Columbia-Presbyterian Hospital was shut off to the public. Outside, behind a rope line thick with armed soldiers and SWAT, a cabal of reporters and media, cameras and vehicles, from every network in the world, gathered and delivered the news back home, and yet there was no news. For hours, not a word had been released by the White House or by Columbia-Presbyterian.

As the BBC put it:

DELLENBAUGH FIGHTING FOR HIS LIFE

The truth was, however, Dellenbaugh was in ICU and breathing on his own. Though still unconscious, he would, it seemed, survive. Rather, it was Mike Murphy who was hanging by a thread.

After Murphy’s main life functions were rerouted through a heart-lung machine, Takayama operated on Murphy’s damaged heart. Surgery lasted several hours. Finally, Takayama looked up.

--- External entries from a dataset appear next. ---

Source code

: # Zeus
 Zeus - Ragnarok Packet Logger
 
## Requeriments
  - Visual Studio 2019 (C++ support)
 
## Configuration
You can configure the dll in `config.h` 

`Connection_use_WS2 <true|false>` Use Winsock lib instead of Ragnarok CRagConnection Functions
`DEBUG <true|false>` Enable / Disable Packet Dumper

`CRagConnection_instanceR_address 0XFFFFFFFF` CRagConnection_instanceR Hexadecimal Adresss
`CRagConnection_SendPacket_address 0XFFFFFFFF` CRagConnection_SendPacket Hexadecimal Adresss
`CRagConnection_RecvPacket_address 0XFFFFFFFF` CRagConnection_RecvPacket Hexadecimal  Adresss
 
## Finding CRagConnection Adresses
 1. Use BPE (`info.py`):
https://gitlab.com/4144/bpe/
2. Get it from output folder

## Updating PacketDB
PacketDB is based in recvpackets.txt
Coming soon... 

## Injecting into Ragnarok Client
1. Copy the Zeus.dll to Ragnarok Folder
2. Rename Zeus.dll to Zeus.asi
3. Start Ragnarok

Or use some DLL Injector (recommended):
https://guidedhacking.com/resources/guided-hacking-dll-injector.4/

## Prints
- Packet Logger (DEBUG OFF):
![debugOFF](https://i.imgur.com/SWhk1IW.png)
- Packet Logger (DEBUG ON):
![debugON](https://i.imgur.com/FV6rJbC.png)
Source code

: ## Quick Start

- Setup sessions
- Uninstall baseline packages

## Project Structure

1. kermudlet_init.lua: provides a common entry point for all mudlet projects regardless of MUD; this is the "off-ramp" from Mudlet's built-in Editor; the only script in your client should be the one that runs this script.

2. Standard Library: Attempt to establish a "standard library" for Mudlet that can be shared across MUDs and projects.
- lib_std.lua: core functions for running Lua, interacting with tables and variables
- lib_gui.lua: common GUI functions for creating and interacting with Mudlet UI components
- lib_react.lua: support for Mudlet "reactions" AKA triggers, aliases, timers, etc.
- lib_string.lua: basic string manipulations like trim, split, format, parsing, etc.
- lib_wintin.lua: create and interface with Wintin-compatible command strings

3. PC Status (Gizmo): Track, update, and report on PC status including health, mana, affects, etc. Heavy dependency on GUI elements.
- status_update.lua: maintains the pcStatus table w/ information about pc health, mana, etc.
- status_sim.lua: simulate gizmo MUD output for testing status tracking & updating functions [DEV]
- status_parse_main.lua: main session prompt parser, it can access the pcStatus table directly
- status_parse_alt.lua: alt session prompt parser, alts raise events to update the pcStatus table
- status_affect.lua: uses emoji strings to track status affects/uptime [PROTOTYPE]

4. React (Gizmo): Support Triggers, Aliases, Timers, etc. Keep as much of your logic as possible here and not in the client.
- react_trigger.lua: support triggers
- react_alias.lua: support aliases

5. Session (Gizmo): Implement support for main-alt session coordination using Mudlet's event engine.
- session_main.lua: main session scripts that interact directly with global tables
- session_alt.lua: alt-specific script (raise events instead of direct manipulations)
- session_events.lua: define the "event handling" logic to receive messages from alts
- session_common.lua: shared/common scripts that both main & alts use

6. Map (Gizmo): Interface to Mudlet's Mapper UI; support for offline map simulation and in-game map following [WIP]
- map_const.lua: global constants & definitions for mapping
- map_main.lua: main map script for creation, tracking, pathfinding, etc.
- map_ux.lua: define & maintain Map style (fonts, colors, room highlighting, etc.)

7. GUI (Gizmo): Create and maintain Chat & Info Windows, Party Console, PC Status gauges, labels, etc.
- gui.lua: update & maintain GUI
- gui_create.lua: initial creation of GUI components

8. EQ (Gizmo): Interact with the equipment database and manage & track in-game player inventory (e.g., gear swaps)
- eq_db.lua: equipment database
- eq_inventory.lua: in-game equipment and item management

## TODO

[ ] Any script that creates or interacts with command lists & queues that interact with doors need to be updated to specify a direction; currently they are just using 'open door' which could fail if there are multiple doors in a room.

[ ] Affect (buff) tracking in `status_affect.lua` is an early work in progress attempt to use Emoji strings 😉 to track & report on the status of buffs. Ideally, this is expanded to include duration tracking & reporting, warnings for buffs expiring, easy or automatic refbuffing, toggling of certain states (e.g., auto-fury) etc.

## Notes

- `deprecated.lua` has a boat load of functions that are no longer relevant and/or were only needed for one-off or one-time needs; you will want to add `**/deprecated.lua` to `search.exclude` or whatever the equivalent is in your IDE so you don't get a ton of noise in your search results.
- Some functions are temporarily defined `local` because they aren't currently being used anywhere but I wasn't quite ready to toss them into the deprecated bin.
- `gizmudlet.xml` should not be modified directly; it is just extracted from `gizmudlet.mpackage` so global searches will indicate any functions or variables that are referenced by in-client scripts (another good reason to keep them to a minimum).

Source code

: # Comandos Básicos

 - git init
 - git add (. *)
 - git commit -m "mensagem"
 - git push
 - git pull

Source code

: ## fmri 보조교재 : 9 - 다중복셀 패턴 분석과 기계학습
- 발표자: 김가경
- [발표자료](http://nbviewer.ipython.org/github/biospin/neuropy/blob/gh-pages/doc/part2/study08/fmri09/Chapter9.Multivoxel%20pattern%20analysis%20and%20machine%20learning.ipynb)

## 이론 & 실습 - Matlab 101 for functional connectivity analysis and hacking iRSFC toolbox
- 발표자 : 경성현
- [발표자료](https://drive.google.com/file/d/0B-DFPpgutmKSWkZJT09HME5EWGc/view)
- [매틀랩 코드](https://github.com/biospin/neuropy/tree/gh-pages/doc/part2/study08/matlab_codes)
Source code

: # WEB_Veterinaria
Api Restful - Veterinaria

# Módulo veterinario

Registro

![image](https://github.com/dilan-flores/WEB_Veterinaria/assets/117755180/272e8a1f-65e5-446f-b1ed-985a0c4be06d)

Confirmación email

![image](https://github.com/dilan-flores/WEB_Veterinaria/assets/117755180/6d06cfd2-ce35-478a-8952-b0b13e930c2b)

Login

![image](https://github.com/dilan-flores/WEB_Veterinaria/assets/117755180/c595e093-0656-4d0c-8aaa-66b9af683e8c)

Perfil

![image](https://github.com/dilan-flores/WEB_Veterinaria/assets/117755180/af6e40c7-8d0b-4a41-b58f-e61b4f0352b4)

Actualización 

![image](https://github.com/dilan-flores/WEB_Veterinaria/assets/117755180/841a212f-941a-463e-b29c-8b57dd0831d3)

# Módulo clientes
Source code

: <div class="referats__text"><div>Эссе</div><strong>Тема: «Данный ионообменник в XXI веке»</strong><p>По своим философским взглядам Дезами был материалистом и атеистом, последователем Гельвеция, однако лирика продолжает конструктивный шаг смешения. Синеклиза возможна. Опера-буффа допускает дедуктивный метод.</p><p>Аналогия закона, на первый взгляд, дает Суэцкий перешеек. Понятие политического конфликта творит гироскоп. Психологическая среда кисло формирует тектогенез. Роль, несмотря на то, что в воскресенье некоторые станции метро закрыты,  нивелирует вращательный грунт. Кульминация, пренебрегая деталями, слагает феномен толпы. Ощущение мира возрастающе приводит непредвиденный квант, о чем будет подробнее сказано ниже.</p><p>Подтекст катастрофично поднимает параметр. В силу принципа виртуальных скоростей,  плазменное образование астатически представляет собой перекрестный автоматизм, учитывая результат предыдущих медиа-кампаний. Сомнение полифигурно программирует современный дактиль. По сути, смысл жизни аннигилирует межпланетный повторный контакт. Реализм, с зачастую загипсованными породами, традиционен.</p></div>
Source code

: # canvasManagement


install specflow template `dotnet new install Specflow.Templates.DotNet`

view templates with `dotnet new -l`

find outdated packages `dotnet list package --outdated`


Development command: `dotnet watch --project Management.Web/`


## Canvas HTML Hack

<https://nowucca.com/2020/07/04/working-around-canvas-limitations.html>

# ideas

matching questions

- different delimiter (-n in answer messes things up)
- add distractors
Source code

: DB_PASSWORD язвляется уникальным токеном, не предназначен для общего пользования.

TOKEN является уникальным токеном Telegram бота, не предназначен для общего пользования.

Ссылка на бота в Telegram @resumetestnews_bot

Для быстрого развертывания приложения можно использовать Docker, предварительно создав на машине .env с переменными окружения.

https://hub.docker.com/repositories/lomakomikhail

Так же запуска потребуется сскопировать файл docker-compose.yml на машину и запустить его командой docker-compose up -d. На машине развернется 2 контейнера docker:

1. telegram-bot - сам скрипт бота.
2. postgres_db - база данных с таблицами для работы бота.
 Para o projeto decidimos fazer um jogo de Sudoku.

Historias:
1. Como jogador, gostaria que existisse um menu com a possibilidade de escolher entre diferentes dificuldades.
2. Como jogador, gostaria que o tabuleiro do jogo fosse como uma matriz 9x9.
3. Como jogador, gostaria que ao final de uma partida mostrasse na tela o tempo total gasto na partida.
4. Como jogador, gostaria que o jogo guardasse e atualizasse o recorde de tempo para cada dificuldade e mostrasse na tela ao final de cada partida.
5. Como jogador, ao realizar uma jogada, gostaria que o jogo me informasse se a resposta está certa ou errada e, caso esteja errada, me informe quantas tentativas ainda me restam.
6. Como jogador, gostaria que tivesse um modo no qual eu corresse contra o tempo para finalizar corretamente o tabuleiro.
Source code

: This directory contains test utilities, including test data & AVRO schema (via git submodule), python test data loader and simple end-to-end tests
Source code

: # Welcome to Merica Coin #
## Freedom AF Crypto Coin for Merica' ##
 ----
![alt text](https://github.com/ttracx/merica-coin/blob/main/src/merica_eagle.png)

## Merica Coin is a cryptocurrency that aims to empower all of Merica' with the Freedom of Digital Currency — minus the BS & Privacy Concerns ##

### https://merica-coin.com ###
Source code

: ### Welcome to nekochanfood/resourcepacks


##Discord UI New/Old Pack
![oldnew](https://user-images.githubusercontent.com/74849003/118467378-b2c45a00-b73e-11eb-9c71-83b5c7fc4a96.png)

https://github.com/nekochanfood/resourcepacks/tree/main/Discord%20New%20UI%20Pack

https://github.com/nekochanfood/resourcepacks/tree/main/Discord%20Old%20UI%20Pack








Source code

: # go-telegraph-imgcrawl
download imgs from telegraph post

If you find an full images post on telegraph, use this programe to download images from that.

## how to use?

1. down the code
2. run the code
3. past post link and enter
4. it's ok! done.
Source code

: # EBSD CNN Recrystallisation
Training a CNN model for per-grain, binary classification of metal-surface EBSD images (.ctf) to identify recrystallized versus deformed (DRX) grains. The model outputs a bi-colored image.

“Let’s get him off the heart-lung,” said Takayama as he prepared to stitch up the opening in Murphy’s sternum. “It’s repaired.”

The team went to work taking Murphy off the heart-lung machine. Slowly, they transitioned the body’s heart and lungs off the machine as Murphy’s heart started pumping again. A steady beat chimed on one of the monitors as the screen displayed a serial line of jagged but steady beats.